We looked at the pre-delete hook and saw that it's checking for existing Zookeeper instances... We didn't create any while the chart was installed, and when we run the command from the hook we can confirm there are none:

% kubectl get zookeepercluster --all-namespaces --no-headers                                 
No resources found

Suggestions for an improvement

(How do you suggest to fix or proceed with this issue?)

We can get around this manually for now by skipping the hooks during uninstall:

% helm uninstall zookeeper -n kube-system --no-hooks --debug                                 
uninstall.go:93: [debug] uninstall: Deleting zookeeper
uninstall.go:104: [debug] delete hooks disabled for zookeeper
client.go:268: [debug] Starting delete for "zookeeper-zookeeper-operator" Deployment
client.go:268: [debug] Starting delete for "zookeeper-zookeeper-operator" RoleBinding
client.go:268: [debug] Starting delete for "zookeeper-zookeeper-operator" Role
client.go:268: [debug] Starting delete for "zookeeper-zookeeper-operator" ClusterRoleBinding
client.go:268: [debug] Starting delete for "zookeeper-zookeeper-operator" ClusterRole
client.go:268: [debug] Starting delete for "zookeeperclusters.zookeeper.pravega.io" CustomResourceDefinition
W0423 17:33:02.716749   87396 warnings.go:67] apiextensions.k8s.io/v1beta1 CustomResourceDefinition is deprecated in v1.16+, unavailable in v1.22+; use apiextensions.k8s.io/v1 CustomResourceDefinition
client.go:268: [debug] Starting delete for "zookeeper-operator" ServiceAccount
uninstall.go:130: [debug] purge requested for zookeeper
release "zookeeper" uninstalled

We can use the disable_webhooks option in the Terraform provider to get the same result, but that will skip all hooks (which is probably a bad thing to do... not sure what other hooks the chart has in it).

For our current situation the best workaround is to use the previous version of the chart, but we'd rather not miss out on future improvements, so we're hoping to see this fixed.

anishakj commented 3 years ago

@mogul Have you uninstalled zookeeper cluster, before uninstalling zookeeper operator.
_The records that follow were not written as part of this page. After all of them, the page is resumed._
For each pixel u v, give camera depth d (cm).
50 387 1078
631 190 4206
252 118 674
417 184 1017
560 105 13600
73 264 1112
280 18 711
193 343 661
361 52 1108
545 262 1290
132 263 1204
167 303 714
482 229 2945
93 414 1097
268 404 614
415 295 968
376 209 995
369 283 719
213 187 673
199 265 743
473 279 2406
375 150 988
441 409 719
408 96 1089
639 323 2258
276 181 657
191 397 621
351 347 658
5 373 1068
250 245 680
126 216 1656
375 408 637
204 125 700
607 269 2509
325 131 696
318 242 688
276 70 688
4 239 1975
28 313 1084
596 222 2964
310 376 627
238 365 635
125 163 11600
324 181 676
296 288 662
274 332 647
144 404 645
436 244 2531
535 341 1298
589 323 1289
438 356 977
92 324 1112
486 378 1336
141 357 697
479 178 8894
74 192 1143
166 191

You can check by using kubectl get zk command

mogul commented 3 years ago

Yes:

We looked at the pre-delete hook and saw that it's checking for existing Zookeeper instances... We didn't create any while the chart was installed, and when we run the command from the hook we can confirm there are none:

anishakj commented 3 years ago

@mogul Could you please paste logs from pre-delete hook pod that gets created.?

SrishT commented 3 years ago

@mogul if the pre-delete hook is something do not need, you can easily disable it by setting hooks.delete to false while installing the zookeeper operator here but in order to understand why the job is failing for you, we would need to see the logs within pre-delete hook pod that gets created.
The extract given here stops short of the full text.